*Document section*.
.....
Return on Investment
Ideally, your money will work for you and create earnings. It can do that in a few ways. One is by making investments such as buying and selling assets or securities on the stock market. Another is by generating interest.
Pension annuity payments generate little interest and you are likewise unable to invest that money until it’s distributed to you on the payment schedule you have chosen.
The lump sum option can generate a better return on investment. If you’re a confident investor, you could use that lump sum to generate investment income. Even if you’re not, you could choose a very low-risk place to put your money that can still earn some interest.
For example, you could buy a fixed annuity. Fixed annuities are very safe, and offer a guaranteed minimum interest rate so you can be sure that your money will grow (as long as you leave it in the annuity account for the specified term). Fixed annuities rates are usually fairly high compared to other low-risk investments.
Fixed annuities are just one way you can safely grow your pension lump sum without adding too much risk to your portfolio.
Retirement Income
Most Americans are worried about how they’ll pay their bills in retirement. If that’s a real concern for you too, the annuity payout option may be especially attractive. It helps you feel confident that at least some pension money will be coming in each month. It gives you enough financial stability that you can be confident you’ll be able to put bread on the table.
If you’re not sure which pension payout option is best for you, consider talking to a financial advisor. They can help answer your questions and give advice based on your specific financial circumstances and goals.
.....
*Provided information*.

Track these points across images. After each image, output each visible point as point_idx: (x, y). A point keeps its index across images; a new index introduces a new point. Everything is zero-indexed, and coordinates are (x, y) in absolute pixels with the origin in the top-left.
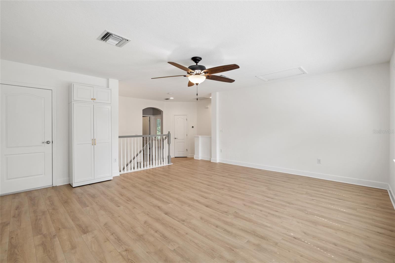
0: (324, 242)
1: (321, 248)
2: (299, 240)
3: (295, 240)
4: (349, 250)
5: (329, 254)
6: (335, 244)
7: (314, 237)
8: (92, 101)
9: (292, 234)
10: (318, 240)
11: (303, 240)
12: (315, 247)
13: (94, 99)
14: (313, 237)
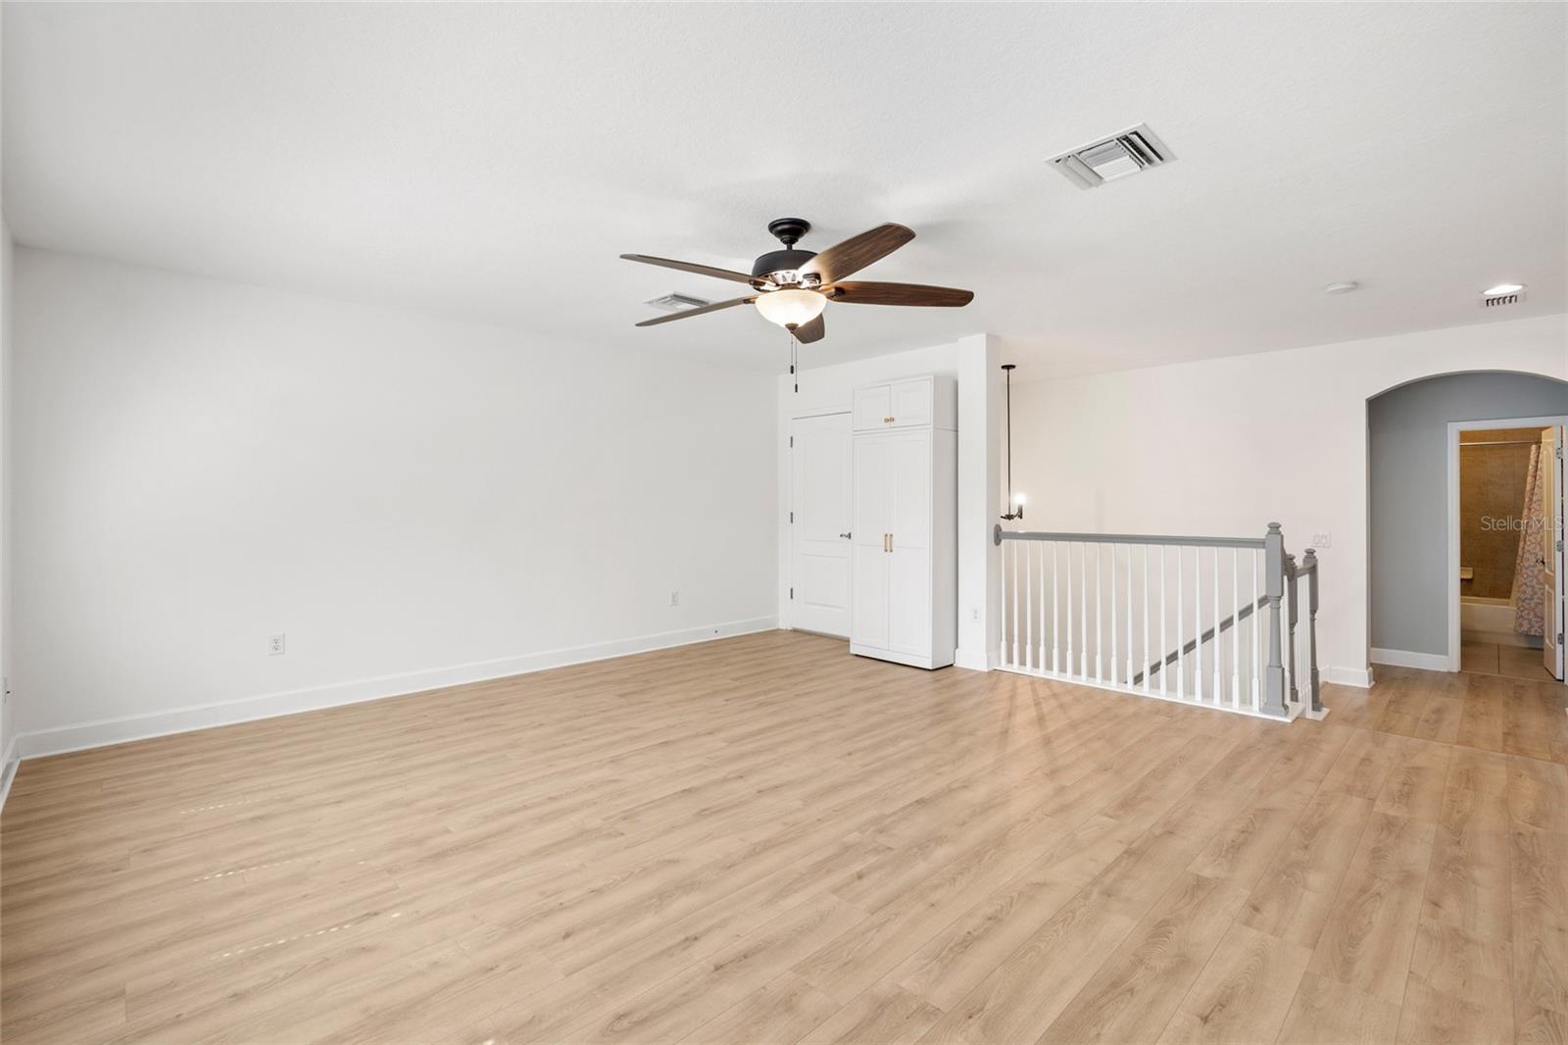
.....
*What you will do*. Repeat, word for word, the stretch of the pension payout text above from "Retirement Income" through "on the table.".

*Response below*.
Retirement Income
Most Americans are worried about how they’ll pay their bills in retirement. If that’s a real concern for you too, the annuity payout option may be especially attractive. It helps you feel confident that at least some pension money will be coming in each month. It gives you enough financial stability that you can be confident you’ll be able to put bread on the table.